Department of Higher Education
December 15, 2017Board approves revised performance funding model for Missouri’s public colleges, universities
Measures focus on college completion rates, affordability, and graduate outcomes
A revised performance funding model for public colleges and universities was approved Thursday by Missouri’s Coordinating Board for Higher Education.
The revised model establishes six measures that are used to evaluate the performance of the state’s community colleges, two-year technical college, and universities. Performance based on the model is used to determine a portion of state funding allocated to each higher education institution.
“The new performance funding model includes more rigorous measures designed to focus on state goals for student success and reward improvements in efficiency and effectiveness in the public higher education system,” said Zora Mulligan, Missouri commissioner of higher education.
The revised performance funding model is designed to answer the following questions:
- Are students completing certificates and degrees?
- Are students mastering what they study?
- Are graduates getting jobs or continuing their education?
- Are college costs affordable?
- Are Missouri’s colleges and universities spending funds judiciously?
The model contains specific measures for the state’s two-year colleges, state technical college, and four-year universities that focus on student success and progress, efficiency and affordability, and graduate outcomes.

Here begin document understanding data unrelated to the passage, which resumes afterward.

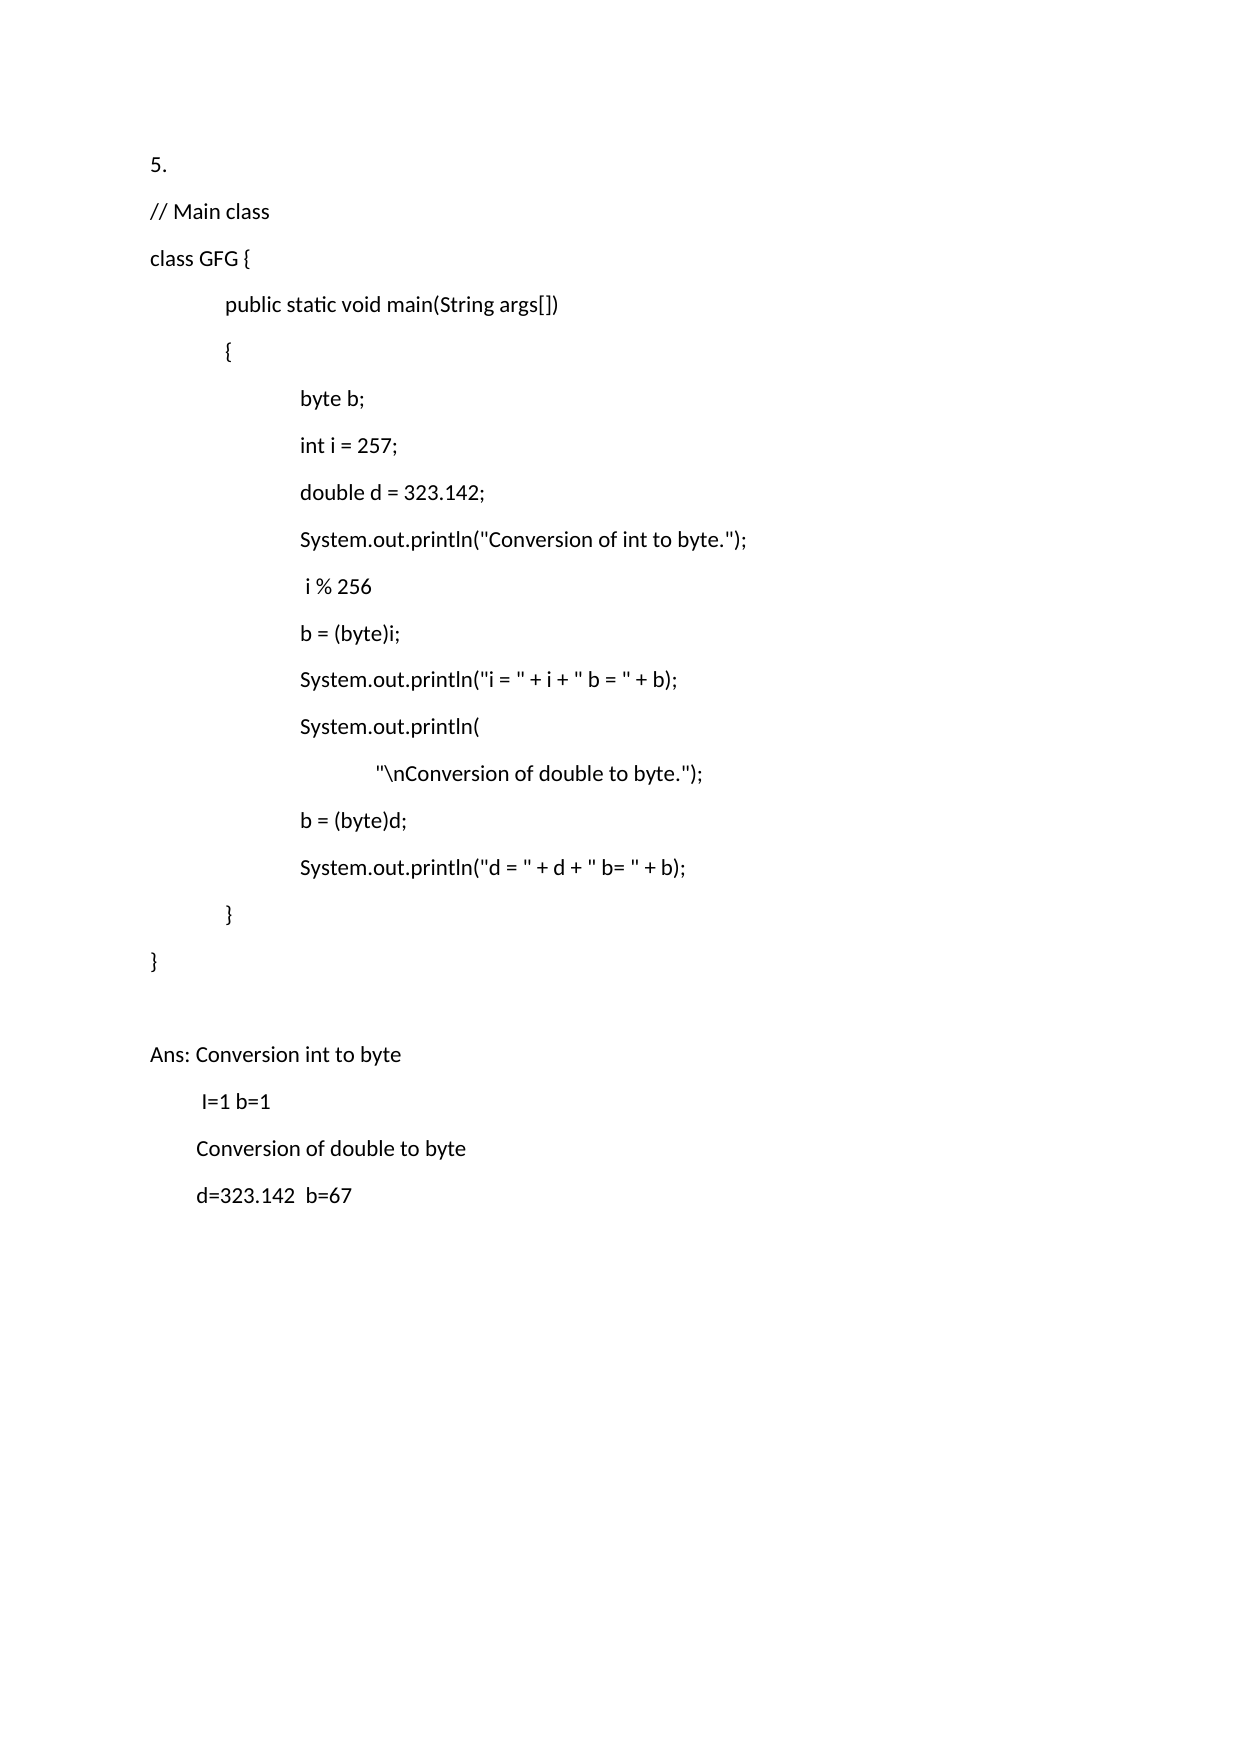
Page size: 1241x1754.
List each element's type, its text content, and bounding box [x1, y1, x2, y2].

text System.out.println("Conversion of int to byte."); [150, 525, 1090, 553]
text } [150, 947, 1090, 975]
text byte b; [150, 384, 1090, 412]
text i % 256 [225, 572, 1090, 600]
text System.out.println( [150, 712, 1090, 741]
text public static void main(String args[]) [150, 291, 1090, 319]
text I=1 b=1 [150, 1087, 1090, 1116]
text Ans: Conversion int to byte [150, 1041, 1090, 1069]
text b = (byte)i; [150, 619, 1090, 647]
text double d = 323.142; [150, 478, 1090, 506]
text Conversion of double to byte [150, 1134, 1090, 1162]
text "\nConversion of double to byte."); [150, 759, 1090, 787]
text System.out.println("d = " + d + " b= " + b); [150, 853, 1090, 881]
text d=323.142 b=67 [150, 1181, 1090, 1209]
text // Main class [150, 197, 1090, 225]
text int i = 257; [150, 431, 1090, 459]
text class GFG { [150, 244, 1090, 272]
text System.out.println("i = " + i + " b = " + b); [150, 666, 1090, 694]
text { [150, 337, 1090, 366]
text b = (byte)d; [150, 806, 1090, 834]
text 5. [150, 150, 1090, 178]
text } [150, 900, 1090, 928]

Several of the measures are weighted to reflect Missouri’s growing need for graduates with degrees in science, technology, engineering, and math (STEM) and health care fields and to reduce the achievement gap for students who are underrepresented in higher education, including low-income, minority, and first-generation college students.
The Department of Higher Education worked with a task force of higher education leaders from across the state to revise the performance funding model.
Missouri was one of the first states in the nation to adopt performance funding as a way to evaluate public colleges and universities. The model has been used to award a portion of state higher education funding since 2014.